Repeat the lines from the line with "er of Affiliate" up to and including the line with "5-Star Google Reviews", swapping "Ohio" for "Indiana" and keeping everything else the same.

Items from a data source:
= Beginning of Section =

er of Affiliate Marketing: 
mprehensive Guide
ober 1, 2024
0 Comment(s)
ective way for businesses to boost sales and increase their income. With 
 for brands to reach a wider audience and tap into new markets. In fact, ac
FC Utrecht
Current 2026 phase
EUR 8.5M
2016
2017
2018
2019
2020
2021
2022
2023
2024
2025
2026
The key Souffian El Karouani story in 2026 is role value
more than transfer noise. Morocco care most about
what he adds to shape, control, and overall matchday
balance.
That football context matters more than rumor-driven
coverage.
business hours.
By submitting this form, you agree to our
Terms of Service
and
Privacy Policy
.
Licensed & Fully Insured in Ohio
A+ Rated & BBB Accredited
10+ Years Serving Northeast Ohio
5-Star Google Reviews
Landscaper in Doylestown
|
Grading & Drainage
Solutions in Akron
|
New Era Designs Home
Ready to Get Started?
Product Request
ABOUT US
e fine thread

= End of Section =
= Beginning of Section =

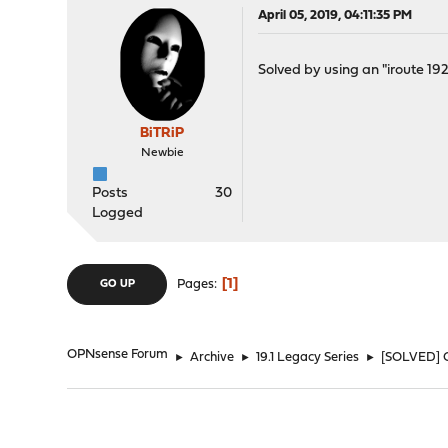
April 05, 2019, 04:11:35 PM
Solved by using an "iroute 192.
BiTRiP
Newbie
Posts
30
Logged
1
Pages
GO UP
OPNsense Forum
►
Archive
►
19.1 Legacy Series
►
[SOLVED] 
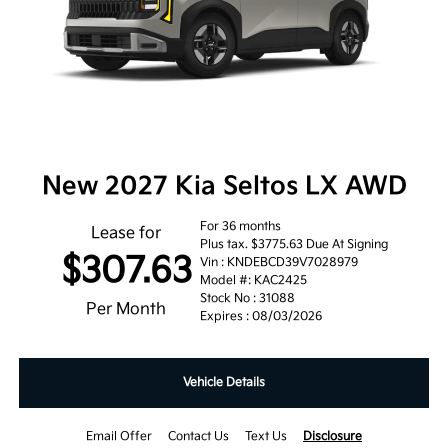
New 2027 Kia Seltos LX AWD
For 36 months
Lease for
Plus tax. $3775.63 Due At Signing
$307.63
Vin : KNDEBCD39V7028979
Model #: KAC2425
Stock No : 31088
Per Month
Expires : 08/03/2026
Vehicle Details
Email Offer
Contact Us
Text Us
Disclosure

= End of Section =

Answer section:
er of Affiliate Marketing: 
mprehensive Guide
ober 1, 2024
0 Comment(s)
ective way for businesses to boost sales and increase their income. With 
 for brands to reach a wider audience and tap into new markets. In fact, ac
FC Utrecht
Current 2026 phase
EUR 8.5M
2016
2017
2018
2019
2020
2021
2022
2023
2024
2025
2026
The key Souffian El Karouani story in 2026 is role value
more than transfer noise. Morocco care most about
what he adds to shape, control, and overall matchday
balance.
That football context matters more than rumor-driven
coverage.
business hours.
By submitting this form, you agree to our
Terms of Service
and
Privacy Policy
.
Licensed & Fully Insured in Indiana
A+ Rated & BBB Accredited
10+ Years Serving Northeast Indiana
5-Star Google Reviews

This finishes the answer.